## DIRECTIONS
Return the entries below verbatim. Pictures stay out.

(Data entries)
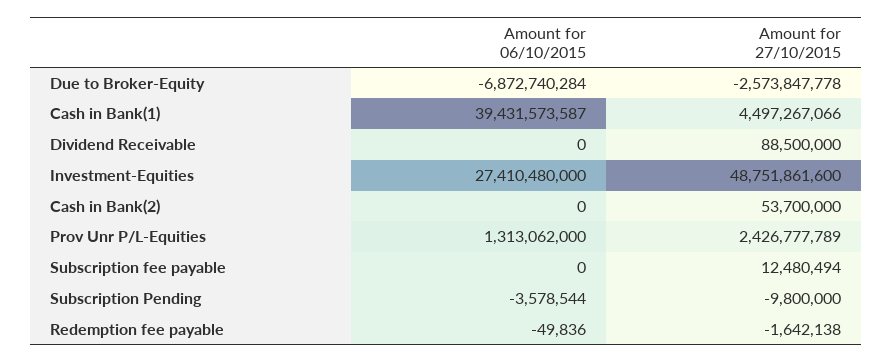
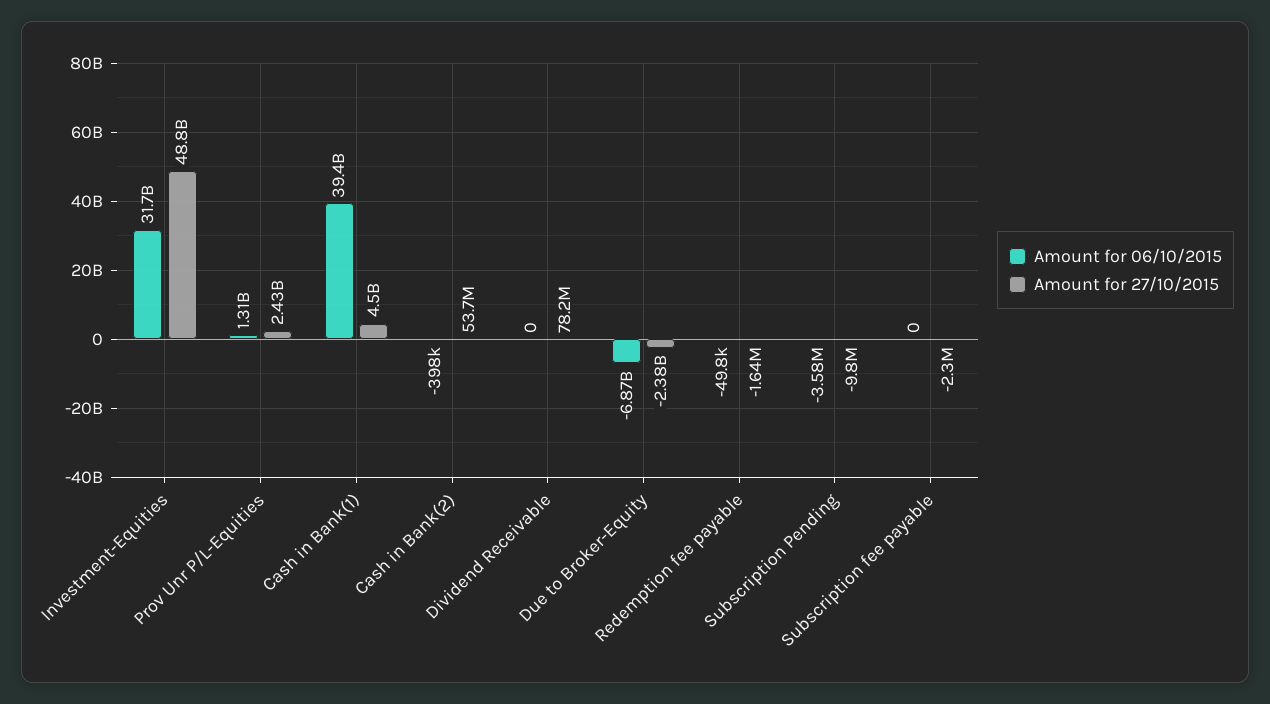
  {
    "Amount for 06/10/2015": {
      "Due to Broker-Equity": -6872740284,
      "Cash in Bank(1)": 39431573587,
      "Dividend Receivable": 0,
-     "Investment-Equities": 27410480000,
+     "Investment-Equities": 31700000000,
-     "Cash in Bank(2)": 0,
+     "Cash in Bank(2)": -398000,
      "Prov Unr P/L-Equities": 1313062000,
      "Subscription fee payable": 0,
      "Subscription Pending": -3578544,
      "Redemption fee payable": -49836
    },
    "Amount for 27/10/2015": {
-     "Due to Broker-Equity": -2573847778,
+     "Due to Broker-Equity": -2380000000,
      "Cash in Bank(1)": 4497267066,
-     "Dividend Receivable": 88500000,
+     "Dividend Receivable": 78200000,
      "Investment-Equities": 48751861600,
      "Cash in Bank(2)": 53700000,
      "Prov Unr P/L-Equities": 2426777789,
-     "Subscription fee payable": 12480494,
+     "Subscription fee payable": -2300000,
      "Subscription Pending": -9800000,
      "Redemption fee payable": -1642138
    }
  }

## FINISHED TASK
  {
    "Amount for 06/10/2015": {
      "Due to Broker-Equity": -6872740284,
      "Cash in Bank(1)": 39431573587,
      "Dividend Receivable": 0,
-     "Investment-Equities": 27410480000,
+     "Investment-Equities": 31700000000,
-     "Cash in Bank(2)": 0,
+     "Cash in Bank(2)": -398000,
      "Prov Unr P/L-Equities": 1313062000,
      "Subscription fee payable": 0,
      "Subscription Pending": -3578544,
      "Redemption fee payable": -49836
    },
    "Amount for 27/10/2015": {
-     "Due to Broker-Equity": -2573847778,
+     "Due to Broker-Equity": -2380000000,
      "Cash in Bank(1)": 4497267066,
-     "Dividend Receivable": 88500000,
+     "Dividend Receivable": 78200000,
      "Investment-Equities": 48751861600,
      "Cash in Bank(2)": 53700000,
      "Prov Unr P/L-Equities": 2426777789,
-     "Subscription fee payable": 12480494,
+     "Subscription fee payable": -2300000,
      "Subscription Pending": -9800000,
      "Redemption fee payable": -1642138
    }
  }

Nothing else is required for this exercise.